O ato foi publicado no Diário Oficial da União (DOU), e na noite do mesmo dia, a portaria do Ministério da Saúde (MS) que trata dos repasses dos 7,3 bilhões de reais para o pagamento do Piso da Enfermagem foi publicada.
Não havendo mais razão de manter a suspenção do piso, o ministro Barroso revoga a liminar que suspendia o pagamento do mínimo da enfermagem. O julgamento do STF ainda está em votação, sem previsão de acabar.
A expectativa é que em agosto o valor de 4,750 reais esteja no contracheque dos enfermeiros e das enfermeiras da rede privada de todo o país. Já para a rede pública é necessária uma lei que modifique os valores e a tabela de remuneração dos profissionais.

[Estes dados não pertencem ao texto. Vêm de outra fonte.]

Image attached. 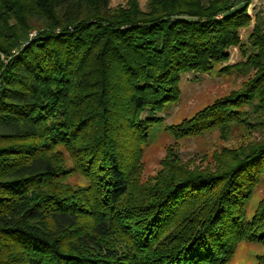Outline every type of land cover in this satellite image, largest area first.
Masks as SVG:
<instances>
[{
  "label": "trees",
  "instance_id": "obj_1",
  "mask_svg": "<svg viewBox=\"0 0 264 264\" xmlns=\"http://www.w3.org/2000/svg\"><path fill=\"white\" fill-rule=\"evenodd\" d=\"M251 1L0 0V264H227L240 242L264 245V196L246 216L264 181L261 9L247 43L239 34ZM237 45L231 69L246 81L168 130L247 127L262 139L222 147L207 166L168 149L139 180L182 74Z\"/></svg>",
  "mask_w": 264,
  "mask_h": 264
},
{
  "label": "rangeland",
  "instance_id": "obj_2",
  "mask_svg": "<svg viewBox=\"0 0 264 264\" xmlns=\"http://www.w3.org/2000/svg\"><path fill=\"white\" fill-rule=\"evenodd\" d=\"M141 8L145 7L146 0H138ZM126 0H110V6H124ZM264 9V0H252L248 6L247 13L249 21L240 28L239 34L241 44L247 43L248 35L256 25V15L259 10ZM35 29L29 31L35 33ZM33 35V34H32ZM25 44V43H24ZM13 50L12 52H14ZM230 56L222 63H215L209 71H189L181 76L179 82L180 96L176 102L165 105L157 117L160 121L150 128L146 144L143 146L142 168L139 172V180H146L155 175L161 167V160L166 157L167 150L177 153L182 161H193L190 164L207 166L212 163V154L222 147H234L249 140L262 139L258 131L250 132L248 128L234 127L228 137H222L217 129L208 130L201 135L175 139L168 130L170 125L180 123L182 120L191 117L204 106L212 103L215 99L227 95L229 92L241 87L247 76L231 69V65L242 61L243 54L240 46L229 48ZM7 55L0 54L4 61ZM228 67V72L221 70V67ZM251 75V73L249 74ZM192 159V160H191ZM68 160V165L70 164ZM137 180V179H136ZM72 185H84L85 181L78 174L68 179ZM264 196V181H261L253 190V193L246 207V216L249 218L259 200ZM264 254V245L258 242L242 241L238 244L236 251L227 264H255L257 255Z\"/></svg>",
  "mask_w": 264,
  "mask_h": 264
},
{
  "label": "built area",
  "instance_id": "obj_3",
  "mask_svg": "<svg viewBox=\"0 0 264 264\" xmlns=\"http://www.w3.org/2000/svg\"><path fill=\"white\" fill-rule=\"evenodd\" d=\"M261 14L264 16V9L261 10ZM263 30H264V26H263ZM34 33H31L30 35H32Z\"/></svg>",
  "mask_w": 264,
  "mask_h": 264
}]
</instances>
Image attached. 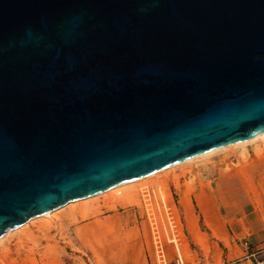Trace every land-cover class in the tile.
<instances>
[{
  "label": "water",
  "instance_id": "1",
  "mask_svg": "<svg viewBox=\"0 0 264 264\" xmlns=\"http://www.w3.org/2000/svg\"><path fill=\"white\" fill-rule=\"evenodd\" d=\"M264 131V0H0V235Z\"/></svg>",
  "mask_w": 264,
  "mask_h": 264
},
{
  "label": "rangeland",
  "instance_id": "2",
  "mask_svg": "<svg viewBox=\"0 0 264 264\" xmlns=\"http://www.w3.org/2000/svg\"><path fill=\"white\" fill-rule=\"evenodd\" d=\"M216 159H223V167L214 166ZM245 163L255 164V171H242ZM235 171L243 176L244 183L264 182V139L174 167L165 187L166 202L161 199L156 203L154 186L148 181L154 201L150 212L145 199L134 202L116 193L118 198L100 195L82 207L65 204L48 215L33 216L0 240V258L29 255L40 264H160L161 242L168 264H180L176 250L179 242L184 264L221 259L215 251L218 242L208 231H231L230 220L222 219L216 206L223 190L218 180ZM173 173L180 175L179 181ZM195 175L200 181L188 186ZM218 221L222 222L221 227ZM103 254L107 257L105 262L101 261Z\"/></svg>",
  "mask_w": 264,
  "mask_h": 264
},
{
  "label": "crops",
  "instance_id": "3",
  "mask_svg": "<svg viewBox=\"0 0 264 264\" xmlns=\"http://www.w3.org/2000/svg\"><path fill=\"white\" fill-rule=\"evenodd\" d=\"M222 160L216 159L214 166L223 167ZM211 166L213 167V163ZM255 166L253 163H248L241 168L242 171L252 173L255 171ZM218 185L223 190L218 194L216 209L222 219L230 220L231 231H208L218 242L215 251L221 259L202 264H249L251 256L243 245V239H247L252 247L264 256V182L257 180L244 183L243 176L235 171L219 179ZM218 223L221 227L222 222L218 221ZM212 227L214 228V224ZM126 245L129 251L130 236L126 239ZM106 258V254L101 255V261L105 262ZM0 264H40V262L33 261L29 255H22L16 256L15 259L0 258Z\"/></svg>",
  "mask_w": 264,
  "mask_h": 264
},
{
  "label": "bare ground",
  "instance_id": "4",
  "mask_svg": "<svg viewBox=\"0 0 264 264\" xmlns=\"http://www.w3.org/2000/svg\"><path fill=\"white\" fill-rule=\"evenodd\" d=\"M264 139V131L260 132V133H256L253 135H250L248 137L233 141V142H229L223 145H219L217 147H214L212 149H208V150H204L198 153H195L193 155H190L188 157H185L183 159H180L176 162H173L163 168H160L158 170L152 171L148 174H145L143 176L131 179V180H127L125 182L119 183L113 187H110L102 192L93 194V195H89L86 197H80L77 199H73L68 201L65 204H71L74 203L76 206L78 207H82L83 204L95 197H98L100 195H104V196H110V197H115L116 193H119L120 197L126 199V200H130V201H134V202H140V199H145L146 200V204H147V209L154 208V201L152 200V196L150 193V183H148V181L151 182V184L154 186V190H155V201L156 203H160V200L162 199L164 202L167 201L168 196L166 194L167 190L165 187H167V184H169L170 180L168 179V175H170V172L172 171V169L176 166H180V165H184L185 163H190L192 161H194L195 159L210 155L212 153L215 152H220L222 149H226L232 146H237V145H241V144H245L248 141H252L255 139ZM259 141V140H258ZM254 142V141H253ZM176 175V173H173ZM179 176L180 175H176L174 178L176 179V181H179ZM195 178L191 181L188 182V186H192L196 185L199 178L197 177V175L194 176ZM144 182V183H143ZM137 184V186H136ZM113 195V196H112ZM185 196V195H184ZM118 198V197H115ZM64 204V205H65ZM60 207V206H59ZM58 208V207H56ZM56 208L42 213L40 215H48L50 213H52V211H54ZM36 217V216H35ZM33 217H31L32 219ZM30 219V218H29ZM29 221V220H28ZM27 222V220H26ZM172 222V221H170ZM22 225V224H20ZM19 226V225H18ZM17 227V226H16ZM15 227L9 228L6 232H4L3 234L0 235V240L5 237V235L7 233H9V231H11L12 229H14ZM16 229V228H15ZM177 242V241H176ZM176 250L178 253L181 254V246L180 243L177 242L176 243Z\"/></svg>",
  "mask_w": 264,
  "mask_h": 264
},
{
  "label": "built area",
  "instance_id": "5",
  "mask_svg": "<svg viewBox=\"0 0 264 264\" xmlns=\"http://www.w3.org/2000/svg\"><path fill=\"white\" fill-rule=\"evenodd\" d=\"M243 245L248 250V255L251 256V261L249 264H264V256L261 254L260 251L254 249L252 247V244L247 239H243ZM158 249L160 251V264H168L164 254V248L161 242H160V247H158ZM177 262L180 264H184L180 253H178Z\"/></svg>",
  "mask_w": 264,
  "mask_h": 264
}]
</instances>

O presidente do SindEnfermeiro-DF lembra que a ordem agora é não aceitar que nenhum profissional receba menos que o piso e negociar a implantação no piso na Secretaria de Saúde do DF (SES) o mais rápido possível. Após isso, a luta será pela redução da jornada para 30 horas. Outra luta histórica, que acumula derrotas, mas é extremante necessária para o não adoecimento da categoria e para a melhoria do atendimento à população.